His upfront, helpful and open management style was perfect for a contract predicated on mutual trust and co-operation. The project offices were open plan, with cross-discipline seating, workstations for subcontractors, and space for the client’s representatives all helping to integrate the team.

Stevenson encouraged sleeves-up problem solving through daily briefings and workface discussions with subcontractors, designers, the client team and clinical staff. He embodied and propagated the spirit of the NEC contract by insisting that the discussion and resolution of issues took priority over recording and administering.

He used the early warning system to give the client advice on costs and programme implications that helped it make informed decisions on enhancements.

Stevenson’s mastery of specification meant that Kier and the NHS shared a £700,000 budget gain. For example, he instigated a change from a concrete frame and blockwork walls to steel frame and lightweight walling. With test results showing that the proposed aluminium windows were not secure enough, he upped the specification to steel, relieving the resulting pressure on the budget by introducing a cheaper, but still robust, roofing solution.

From the start, the NHS trust had engaged independent consultants to monitor the construction programme.

This was, after all, the biggest Procure 21 project the trust had ever undertaken, and the first facility of its type in the UK. Month after month the consultants validated Stevenson’s management and progress, and concluded at handover that in detail, quality and accuracy, the project was the best they had ever audited.

SILVER

Graham Kingdon
Project manager
BAM Construction

Project: Roland Levinsky Building, University of Plymouth: construction of eight-storey faculty, completed in 119 weeks
Value: £24.7m
Contract: GC/Works/1

This project benefited from Graham Kingdon’s firm hand. With the Danish architect for the iconic structure struggling to come to terms with British regulations, Kingdon recovered the position while staying true to the concept, and became the main focus for driving the design process forward.

He established open lines of communication and ensured the team met at least once a week to keep on track and address issues. Assisted by the core construction team from a previous successful contract with the client, he helped foster good team spirit, backing it up with evenings out and fishing trips.

Kingdon continuously developed the project risk register, using it to focus the team on the big issues and to ensure that all parties bought into mitigation measures. It helped drive the strategy on the complex envelope by procuring the copper roof and curtain walling packages through a two-stage tender that resolved all the design interfaces at an early stage.

His decision to undertake an enabling works package was vindicated when it uncovered archaeological finds, old bomb craters and uncharted asbestos-lined air raid shelters that could have jeopardised the main works.

When he lost 10 weeks on the concrete frame construction, Kingdon clawed it back by changing the roof build-up to gain initial weather resistance, and replacing scaffold with cradles to minimise internal areas restricted by propping.

He kept the project financially viable by value engineering the core and circulation space.

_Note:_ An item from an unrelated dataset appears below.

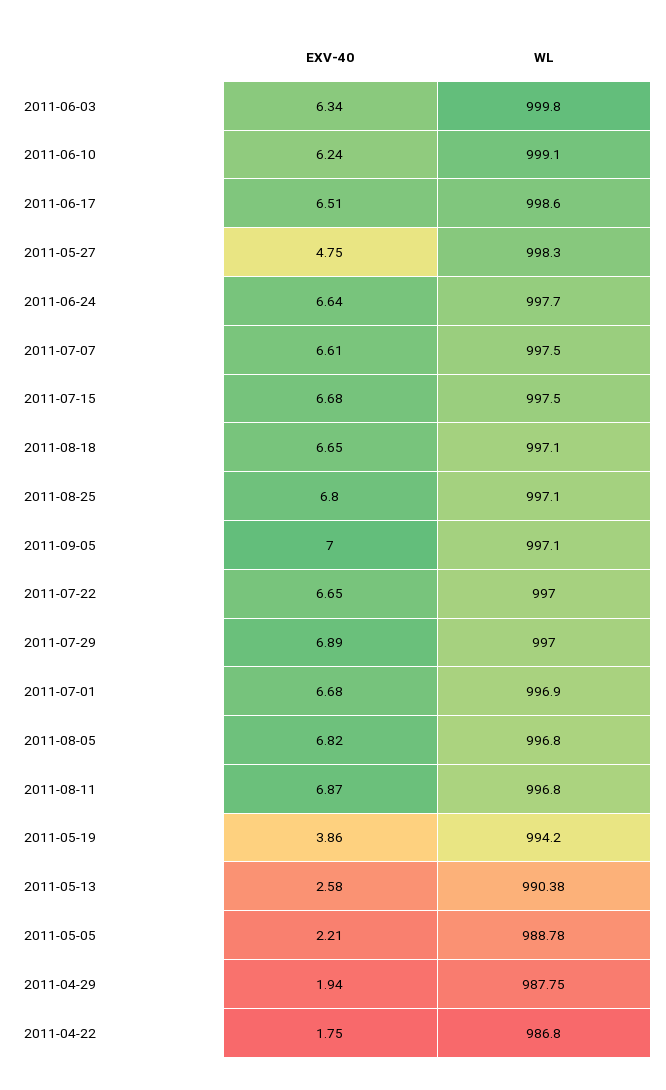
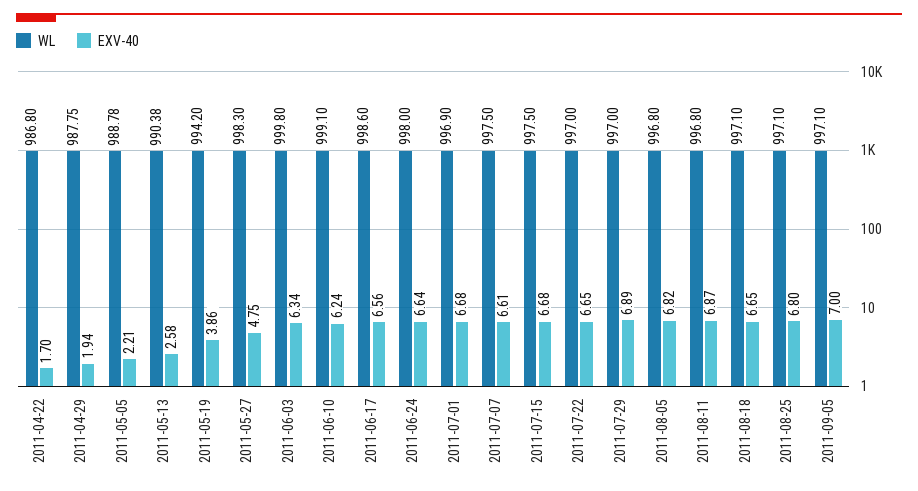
EXV-40, 2011-06-17: 6.51 -> 6.56
WL, 2011-06-24: 997.7 -> 998
EXV-40, 2011-04-22: 1.75 -> 1.7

Lowering the building height by rationalising roof plant space and using a post-tensioned concrete frame saved another £2m.

He also successfully managed client expectations by building full-size mock-ups of the exposed concrete and services to fully agree the specification. It established quality benchmarks and was extended to the construction of sample rooms.

Kingdon delivered on schedule and on budget to a highly satisfied client.